OPEC+ Likely to Stick to Output Cuts Despite Banking Crisis, Falling Oil Prices


(MENAFN) Despite a banking crisis that sent crude prices plunging, the Organization of the Petroleum Exporting Countries (OPEC) and allies, known as OPEC+, are likely to stick to their deal on output cuts of 2 million barrels per day until the end of the year, according to three delegates from the producer group who spoke to Reuters. The banking crisis resulted in the collapse of two US lenders and the rescue of Credit Suisse by Switzerland's biggest bank UBS, causing oil prices to hit 15-month lows. Brent crude was trading around $75 a barrel on Wednesday morning.

Last October, OPEC+ agreed to steep output cuts of 2 million bpd from November until the end of 2023, despite major consumers calling for increases in production. This decision helped push Brent close to $100 a barrel, but prices have come under pressure since then as rising interest rates to combat high inflation threaten to stymie oil demand growth.

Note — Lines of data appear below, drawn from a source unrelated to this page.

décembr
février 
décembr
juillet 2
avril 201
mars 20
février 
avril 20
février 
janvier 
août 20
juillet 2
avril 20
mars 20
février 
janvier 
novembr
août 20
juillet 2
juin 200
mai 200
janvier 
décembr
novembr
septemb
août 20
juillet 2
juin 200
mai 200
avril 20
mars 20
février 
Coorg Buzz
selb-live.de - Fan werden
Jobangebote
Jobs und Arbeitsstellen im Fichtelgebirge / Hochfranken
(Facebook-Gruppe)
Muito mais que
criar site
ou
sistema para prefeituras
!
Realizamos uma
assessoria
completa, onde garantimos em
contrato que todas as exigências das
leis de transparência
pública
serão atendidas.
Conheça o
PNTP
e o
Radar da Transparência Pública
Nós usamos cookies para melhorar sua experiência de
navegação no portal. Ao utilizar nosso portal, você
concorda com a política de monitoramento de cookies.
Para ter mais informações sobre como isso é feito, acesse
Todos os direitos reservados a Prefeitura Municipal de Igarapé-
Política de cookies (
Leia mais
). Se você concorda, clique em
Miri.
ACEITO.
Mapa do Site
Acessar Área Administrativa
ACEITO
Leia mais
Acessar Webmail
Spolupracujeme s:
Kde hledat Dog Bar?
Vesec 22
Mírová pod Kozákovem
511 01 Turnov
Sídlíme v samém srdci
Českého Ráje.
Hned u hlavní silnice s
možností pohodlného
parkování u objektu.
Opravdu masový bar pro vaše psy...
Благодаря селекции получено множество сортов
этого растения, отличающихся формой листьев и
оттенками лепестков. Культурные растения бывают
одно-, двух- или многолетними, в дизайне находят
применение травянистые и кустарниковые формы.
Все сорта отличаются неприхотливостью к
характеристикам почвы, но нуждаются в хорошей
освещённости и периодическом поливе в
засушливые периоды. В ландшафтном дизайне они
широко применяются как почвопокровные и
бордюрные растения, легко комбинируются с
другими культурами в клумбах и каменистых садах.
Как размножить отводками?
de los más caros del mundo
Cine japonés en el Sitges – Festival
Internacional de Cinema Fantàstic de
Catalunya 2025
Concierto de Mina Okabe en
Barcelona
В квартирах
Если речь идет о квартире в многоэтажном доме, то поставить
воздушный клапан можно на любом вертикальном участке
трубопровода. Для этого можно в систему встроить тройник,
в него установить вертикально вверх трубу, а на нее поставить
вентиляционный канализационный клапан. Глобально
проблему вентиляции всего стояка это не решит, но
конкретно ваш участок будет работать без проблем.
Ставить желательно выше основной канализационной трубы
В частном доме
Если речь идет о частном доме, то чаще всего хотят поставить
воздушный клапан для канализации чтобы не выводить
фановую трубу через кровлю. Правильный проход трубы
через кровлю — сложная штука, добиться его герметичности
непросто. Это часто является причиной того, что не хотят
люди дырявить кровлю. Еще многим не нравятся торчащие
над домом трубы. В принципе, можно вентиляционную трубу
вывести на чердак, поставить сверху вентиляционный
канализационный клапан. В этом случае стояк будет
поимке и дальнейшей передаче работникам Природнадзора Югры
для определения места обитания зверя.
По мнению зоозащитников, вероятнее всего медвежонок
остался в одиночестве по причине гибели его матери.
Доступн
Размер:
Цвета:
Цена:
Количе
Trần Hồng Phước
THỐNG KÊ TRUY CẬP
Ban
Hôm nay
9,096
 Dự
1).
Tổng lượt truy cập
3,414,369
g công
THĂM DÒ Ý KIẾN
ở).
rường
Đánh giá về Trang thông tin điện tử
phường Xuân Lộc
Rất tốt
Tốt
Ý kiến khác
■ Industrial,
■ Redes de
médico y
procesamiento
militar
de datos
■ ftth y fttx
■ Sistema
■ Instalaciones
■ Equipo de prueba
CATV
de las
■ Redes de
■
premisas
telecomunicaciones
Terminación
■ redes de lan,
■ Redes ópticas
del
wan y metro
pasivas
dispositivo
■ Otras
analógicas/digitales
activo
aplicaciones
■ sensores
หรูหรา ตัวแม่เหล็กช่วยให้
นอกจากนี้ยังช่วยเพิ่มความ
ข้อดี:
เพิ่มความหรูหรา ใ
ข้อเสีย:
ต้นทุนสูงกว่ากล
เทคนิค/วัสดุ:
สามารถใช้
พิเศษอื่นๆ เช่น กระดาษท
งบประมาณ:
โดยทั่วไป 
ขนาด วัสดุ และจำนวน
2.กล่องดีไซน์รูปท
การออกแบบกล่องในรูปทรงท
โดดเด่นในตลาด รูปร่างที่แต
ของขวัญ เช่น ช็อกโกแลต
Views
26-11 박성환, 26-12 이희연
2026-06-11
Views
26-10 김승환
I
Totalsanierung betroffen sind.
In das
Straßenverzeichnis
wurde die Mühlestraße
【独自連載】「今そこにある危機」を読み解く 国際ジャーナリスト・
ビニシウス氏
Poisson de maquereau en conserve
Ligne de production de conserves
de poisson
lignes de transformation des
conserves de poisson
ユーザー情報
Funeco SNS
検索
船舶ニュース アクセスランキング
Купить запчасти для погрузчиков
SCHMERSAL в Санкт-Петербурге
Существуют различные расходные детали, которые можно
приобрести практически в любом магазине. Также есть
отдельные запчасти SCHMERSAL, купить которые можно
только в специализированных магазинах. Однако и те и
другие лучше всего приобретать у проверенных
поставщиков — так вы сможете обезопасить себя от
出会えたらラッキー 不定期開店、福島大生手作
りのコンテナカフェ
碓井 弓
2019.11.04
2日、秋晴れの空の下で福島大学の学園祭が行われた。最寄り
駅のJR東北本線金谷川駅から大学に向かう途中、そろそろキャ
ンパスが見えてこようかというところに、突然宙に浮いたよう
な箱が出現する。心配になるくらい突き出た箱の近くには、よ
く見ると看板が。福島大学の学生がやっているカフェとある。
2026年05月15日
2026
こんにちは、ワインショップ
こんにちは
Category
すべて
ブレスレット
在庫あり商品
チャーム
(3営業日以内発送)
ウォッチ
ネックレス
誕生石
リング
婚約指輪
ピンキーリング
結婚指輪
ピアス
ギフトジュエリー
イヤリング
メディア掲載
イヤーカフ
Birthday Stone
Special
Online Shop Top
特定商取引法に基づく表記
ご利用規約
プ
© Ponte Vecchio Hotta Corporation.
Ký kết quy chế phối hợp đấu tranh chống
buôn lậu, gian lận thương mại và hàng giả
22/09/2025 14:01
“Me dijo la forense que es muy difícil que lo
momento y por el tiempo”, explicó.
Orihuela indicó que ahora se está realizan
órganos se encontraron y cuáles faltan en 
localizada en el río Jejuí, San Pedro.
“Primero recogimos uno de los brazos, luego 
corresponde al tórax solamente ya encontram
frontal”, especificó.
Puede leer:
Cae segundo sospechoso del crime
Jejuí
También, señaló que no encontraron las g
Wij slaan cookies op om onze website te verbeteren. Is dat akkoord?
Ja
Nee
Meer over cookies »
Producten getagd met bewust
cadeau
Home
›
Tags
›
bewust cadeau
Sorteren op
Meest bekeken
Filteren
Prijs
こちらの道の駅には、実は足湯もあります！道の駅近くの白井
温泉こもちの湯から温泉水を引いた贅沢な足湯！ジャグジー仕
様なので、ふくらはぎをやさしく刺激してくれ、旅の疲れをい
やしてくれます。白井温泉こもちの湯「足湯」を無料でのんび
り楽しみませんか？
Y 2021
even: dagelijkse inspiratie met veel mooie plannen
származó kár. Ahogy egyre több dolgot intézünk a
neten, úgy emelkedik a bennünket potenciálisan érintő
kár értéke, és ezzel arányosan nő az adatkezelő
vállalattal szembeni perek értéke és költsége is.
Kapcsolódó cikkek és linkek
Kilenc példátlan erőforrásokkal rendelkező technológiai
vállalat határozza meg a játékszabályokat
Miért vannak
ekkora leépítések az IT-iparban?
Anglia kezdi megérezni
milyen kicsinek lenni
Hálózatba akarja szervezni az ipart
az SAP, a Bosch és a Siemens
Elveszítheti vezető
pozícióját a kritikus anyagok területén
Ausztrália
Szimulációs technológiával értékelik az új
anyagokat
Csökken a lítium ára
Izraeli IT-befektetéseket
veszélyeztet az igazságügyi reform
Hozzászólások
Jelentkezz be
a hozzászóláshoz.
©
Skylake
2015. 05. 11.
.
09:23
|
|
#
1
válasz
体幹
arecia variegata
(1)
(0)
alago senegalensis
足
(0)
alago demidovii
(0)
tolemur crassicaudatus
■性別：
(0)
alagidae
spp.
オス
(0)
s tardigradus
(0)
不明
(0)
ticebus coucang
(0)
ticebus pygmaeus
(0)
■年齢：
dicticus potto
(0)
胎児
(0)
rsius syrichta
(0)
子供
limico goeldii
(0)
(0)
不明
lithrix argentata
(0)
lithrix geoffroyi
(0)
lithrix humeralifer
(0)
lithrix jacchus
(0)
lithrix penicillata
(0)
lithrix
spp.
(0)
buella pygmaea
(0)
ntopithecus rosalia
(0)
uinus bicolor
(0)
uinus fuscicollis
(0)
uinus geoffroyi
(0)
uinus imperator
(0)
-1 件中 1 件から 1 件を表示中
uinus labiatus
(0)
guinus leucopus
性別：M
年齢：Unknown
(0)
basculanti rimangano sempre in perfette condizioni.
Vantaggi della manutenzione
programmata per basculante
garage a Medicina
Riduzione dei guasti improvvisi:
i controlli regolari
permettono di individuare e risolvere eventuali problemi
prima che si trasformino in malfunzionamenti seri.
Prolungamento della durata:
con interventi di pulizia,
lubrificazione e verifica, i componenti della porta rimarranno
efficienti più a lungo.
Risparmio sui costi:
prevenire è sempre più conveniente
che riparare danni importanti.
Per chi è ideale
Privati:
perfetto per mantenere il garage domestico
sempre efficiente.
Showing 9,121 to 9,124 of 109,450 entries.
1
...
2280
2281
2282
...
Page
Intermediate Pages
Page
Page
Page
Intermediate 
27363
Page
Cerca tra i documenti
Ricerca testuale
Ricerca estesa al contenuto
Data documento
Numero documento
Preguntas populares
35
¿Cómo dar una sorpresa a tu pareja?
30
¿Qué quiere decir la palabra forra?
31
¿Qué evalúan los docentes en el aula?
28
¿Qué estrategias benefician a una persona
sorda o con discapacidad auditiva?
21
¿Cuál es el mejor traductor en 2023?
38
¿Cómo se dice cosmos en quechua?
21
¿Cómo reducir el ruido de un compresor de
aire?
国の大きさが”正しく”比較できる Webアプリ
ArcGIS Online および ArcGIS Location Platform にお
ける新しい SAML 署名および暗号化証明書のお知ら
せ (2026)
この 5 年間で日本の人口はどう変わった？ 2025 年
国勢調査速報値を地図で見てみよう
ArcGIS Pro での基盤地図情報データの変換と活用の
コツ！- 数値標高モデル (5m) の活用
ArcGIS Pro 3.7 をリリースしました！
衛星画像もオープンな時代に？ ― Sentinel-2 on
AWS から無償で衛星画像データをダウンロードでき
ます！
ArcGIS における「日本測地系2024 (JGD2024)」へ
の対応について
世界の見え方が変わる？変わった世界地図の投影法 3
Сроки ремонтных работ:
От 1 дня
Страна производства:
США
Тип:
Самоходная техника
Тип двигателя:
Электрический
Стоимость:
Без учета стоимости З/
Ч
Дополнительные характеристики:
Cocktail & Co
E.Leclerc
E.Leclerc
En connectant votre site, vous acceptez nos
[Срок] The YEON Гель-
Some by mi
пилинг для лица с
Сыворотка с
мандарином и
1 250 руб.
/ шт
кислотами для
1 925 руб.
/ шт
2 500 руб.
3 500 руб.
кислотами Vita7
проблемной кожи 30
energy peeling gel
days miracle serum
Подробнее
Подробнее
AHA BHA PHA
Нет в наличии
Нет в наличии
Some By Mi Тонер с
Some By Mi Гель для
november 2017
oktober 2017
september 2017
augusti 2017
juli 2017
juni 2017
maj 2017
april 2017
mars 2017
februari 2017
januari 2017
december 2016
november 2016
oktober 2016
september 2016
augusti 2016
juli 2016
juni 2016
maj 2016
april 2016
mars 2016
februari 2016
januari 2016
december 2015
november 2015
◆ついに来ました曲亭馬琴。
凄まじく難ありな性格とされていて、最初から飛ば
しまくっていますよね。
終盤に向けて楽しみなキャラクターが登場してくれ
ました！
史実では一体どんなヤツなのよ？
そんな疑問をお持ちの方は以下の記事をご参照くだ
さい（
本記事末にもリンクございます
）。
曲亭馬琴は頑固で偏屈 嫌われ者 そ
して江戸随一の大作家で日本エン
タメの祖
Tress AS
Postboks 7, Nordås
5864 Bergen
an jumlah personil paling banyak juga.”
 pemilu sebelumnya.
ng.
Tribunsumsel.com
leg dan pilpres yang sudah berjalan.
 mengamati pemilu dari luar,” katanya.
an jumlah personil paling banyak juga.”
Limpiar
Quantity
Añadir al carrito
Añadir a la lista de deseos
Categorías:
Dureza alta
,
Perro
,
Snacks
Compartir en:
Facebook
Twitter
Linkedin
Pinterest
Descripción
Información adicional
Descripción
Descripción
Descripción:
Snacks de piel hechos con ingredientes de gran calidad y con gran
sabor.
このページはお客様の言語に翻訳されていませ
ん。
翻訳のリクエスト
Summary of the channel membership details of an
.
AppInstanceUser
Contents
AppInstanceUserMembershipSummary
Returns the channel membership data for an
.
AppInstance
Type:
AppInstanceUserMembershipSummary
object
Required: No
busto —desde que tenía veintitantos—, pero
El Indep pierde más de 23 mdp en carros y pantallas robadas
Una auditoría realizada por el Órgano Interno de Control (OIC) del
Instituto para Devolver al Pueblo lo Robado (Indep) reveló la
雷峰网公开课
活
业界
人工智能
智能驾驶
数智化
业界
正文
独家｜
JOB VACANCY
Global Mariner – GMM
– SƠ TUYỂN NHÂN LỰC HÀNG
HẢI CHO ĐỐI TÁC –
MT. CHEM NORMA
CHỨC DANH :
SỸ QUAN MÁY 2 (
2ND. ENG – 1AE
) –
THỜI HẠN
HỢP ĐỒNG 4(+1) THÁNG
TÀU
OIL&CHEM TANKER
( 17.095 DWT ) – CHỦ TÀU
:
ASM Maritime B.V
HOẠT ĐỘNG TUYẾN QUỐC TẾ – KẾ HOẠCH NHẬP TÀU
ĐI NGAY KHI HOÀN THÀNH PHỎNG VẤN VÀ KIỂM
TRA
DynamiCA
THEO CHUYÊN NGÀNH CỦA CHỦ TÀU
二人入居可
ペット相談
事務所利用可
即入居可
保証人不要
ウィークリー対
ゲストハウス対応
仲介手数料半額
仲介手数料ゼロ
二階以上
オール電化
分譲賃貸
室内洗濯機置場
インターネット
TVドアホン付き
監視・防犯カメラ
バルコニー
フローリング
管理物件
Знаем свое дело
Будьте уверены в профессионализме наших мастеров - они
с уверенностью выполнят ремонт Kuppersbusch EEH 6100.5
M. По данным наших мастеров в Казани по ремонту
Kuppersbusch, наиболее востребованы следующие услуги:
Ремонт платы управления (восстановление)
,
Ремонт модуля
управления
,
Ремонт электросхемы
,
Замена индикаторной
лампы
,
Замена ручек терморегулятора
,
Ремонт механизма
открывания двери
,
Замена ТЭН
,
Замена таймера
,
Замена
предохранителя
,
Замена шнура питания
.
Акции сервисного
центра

Despite falling oil prices being a problem for most of the group's members due to their economies' heavy reliance on oil revenue, OPEC+ is still expected to stick to its output cut deal. Russian Deputy Prime Minister Alexander Novak confirmed on Tuesday that Moscow would continue with its 500,000-bpd production cut announced last month, lasting until the end of June.

The decision to maintain output cuts is likely due to concerns about the impact of high inflation on oil demand growth. While the banking crisis may have caused a temporary dip in oil prices, the longer-term threat to demand growth posed by inflation is a more significant concern for OPEC+. Falling oil prices could also lead to budget shortfalls for member countries, making output cuts a necessary measure to maintain revenue streams.

In conclusion, OPEC+ is likely to maintain its output cuts of 2 million bpd until the end of the year, despite the recent banking crisis and falling oil prices. The decision to stick to the output cut deal is likely driven by concerns about the impact of high inflation on oil demand growth, as well as the potential budget shortfalls that could result from falling oil prices. While the banking crisis may have caused a temporary dip in oil prices, the longer-term threat posed by inflation is a more significant concern for OPEC+.